If your revelations don’t build in intensity, the plot will stall or even decline. This is deadly. Avoid it at all costs.
Note that Hollywood has become more plot-conscious in recent years, and that makes many screenwriter’s reliance on three-act structure even more dangerous. Three-act structure, you will recall, requires that your story have two or three plot points (reveals). Aside from the fact that this advice is just plain wrong, it will give you a lousy plot with no change of competing in the real world of professional screenwriting. The average hit film in Hollywood today has seven to ten major reveals. Some kinds of stories, including detective stories and thrillers, have even more. The sooner you abandon three-act structure and learn the techniques of advanced plotting, the better off you will be.

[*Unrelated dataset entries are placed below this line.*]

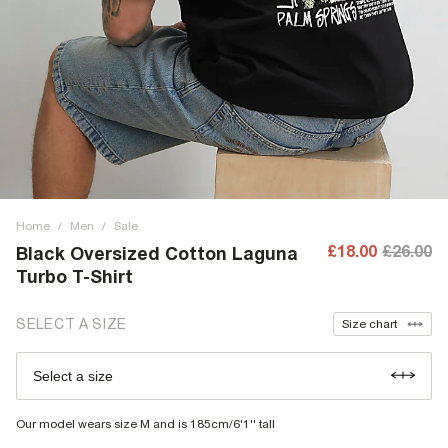
Home
/
Men
/
Sale
£18.00
£26.00
Black Oversized Cotton Laguna
Turbo T-Shirt
SELECT A SIZE
Size chart
Select a size
Our model wears size M and is 185cm/6'1'' tall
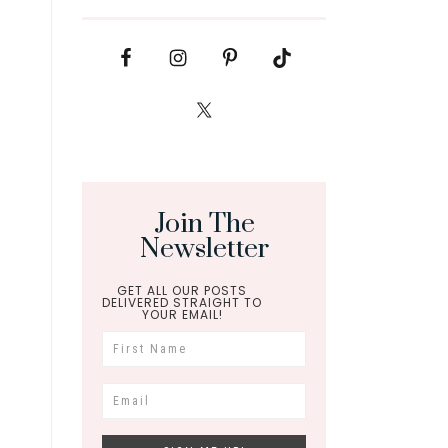
Join The
Newsletter
GET ALL OUR POSTS
DELIVERED STRAIGHT TO
YOUR EMAIL!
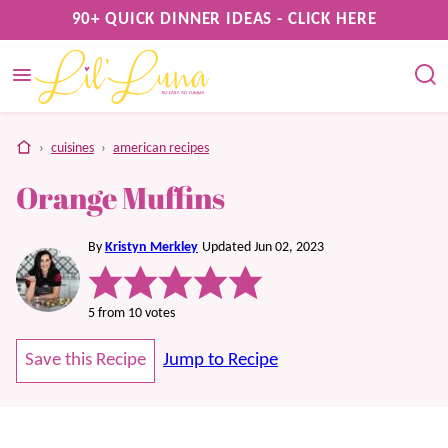
Skip
90+ QUICK DINNER IDEAS - CLICK HERE
to
content
home
›
cuisines
›
american recipes
Orange Muffins
By
Kristyn Merkley
Updated Jun 02, 2023
5
from
10
votes
Save this Recipe
Jump to Recipe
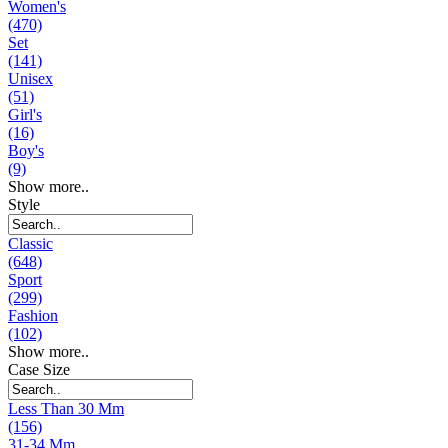
Women's
(470)
Set
(141)
Unisex
(51)
Girl's
(16)
Boy's
(9)
Show more..
Style
Classic
(648)
Sport
(299)
Fashion
(102)
Show more..
Case Size
Less Than 30 Mm
(156)
31-34 Mm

a) Revelation: Ilsa shows up at Rick’s bar later that night.
b) Decision: Rick decides to hurt her as deeply as he can.
c) Changed Desire: Until Ilsa arrived, Rick simply wanted to run his bar, make money, and be left alone. Now he wants her to feel as much pain as he feels.
d) Changed Motive: She deserves it for breaking his heart in Paris.

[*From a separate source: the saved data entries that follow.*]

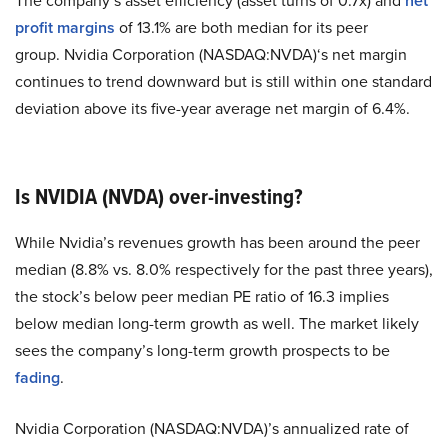
The company’s asset efficiency (asset turns of 0.7x) and
net
profit margins
of 13.1% are both median for its peer
group. Nvidia Corporation (NASDAQ:NVDA)‘s net margin
continues to trend downward but is still within one standard
deviation above its five-year average net margin of 6.4%.
Is NVIDIA (NVDA) over-investing?
While Nvidia’s revenues growth has been around the peer
median (8.8% vs. 8.0% respectively for the past three years),
the stock’s below peer median PE ratio of 16.3 implies
below median long-term growth as well. The market likely
sees the company’s long-term growth prospects to be
fading
.
Nvidia Corporation (NASDAQ:NVDA)’s annualized rate of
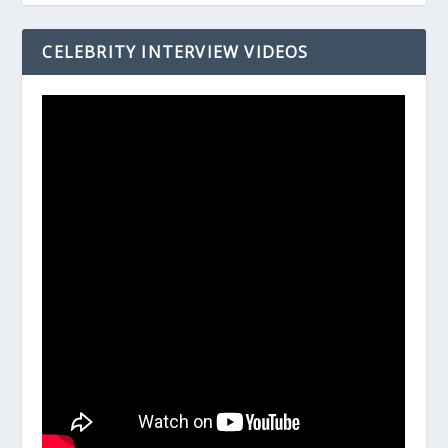
CELEBRITY INTERVIEW VIDEOS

a) Revelation: Michael realizes he has real power when “Dorothy” acts like a bitch at the soap opera audition and gives Ron, the director, a piece of her mind.

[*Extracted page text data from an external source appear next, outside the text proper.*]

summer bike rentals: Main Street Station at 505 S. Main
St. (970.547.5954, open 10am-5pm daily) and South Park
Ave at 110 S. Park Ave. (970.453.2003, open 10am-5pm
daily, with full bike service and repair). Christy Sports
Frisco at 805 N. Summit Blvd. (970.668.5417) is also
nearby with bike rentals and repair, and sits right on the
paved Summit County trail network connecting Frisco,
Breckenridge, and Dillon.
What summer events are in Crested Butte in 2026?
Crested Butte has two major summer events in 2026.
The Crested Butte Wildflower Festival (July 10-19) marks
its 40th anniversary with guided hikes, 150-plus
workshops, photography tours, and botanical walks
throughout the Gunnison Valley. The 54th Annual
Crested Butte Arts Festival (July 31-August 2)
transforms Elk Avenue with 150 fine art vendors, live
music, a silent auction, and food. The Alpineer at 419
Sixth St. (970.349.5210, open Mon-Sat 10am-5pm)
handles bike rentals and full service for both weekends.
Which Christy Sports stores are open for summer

b) Decision: Michael, as Dorothy, decides to behave like a no-nonsense, powerful woman.
c) Changed Desire: No change, Michael still wants the job.
d) Changed Motive: Now he sees how to have the job on his terms.
TWENTY-TWO STEPS TECHNIQUE: ADDED REVELATIONS
The more revelations you have, the richer and more complex the plot. Every time your hero or audience gains new information, that’s a revelation.
KEY POINT: The revelation should be important enough to cause your hero to make a decision and change his course of action.
a) Revelation: Michael realizes he is attracted to Julie, one of the actresses on the show.
b) Decision: Michael decides to become friends with Julie.
c) Changed Desire: Michael wants Julie.
d) Changed Motive: He is falling in love with her.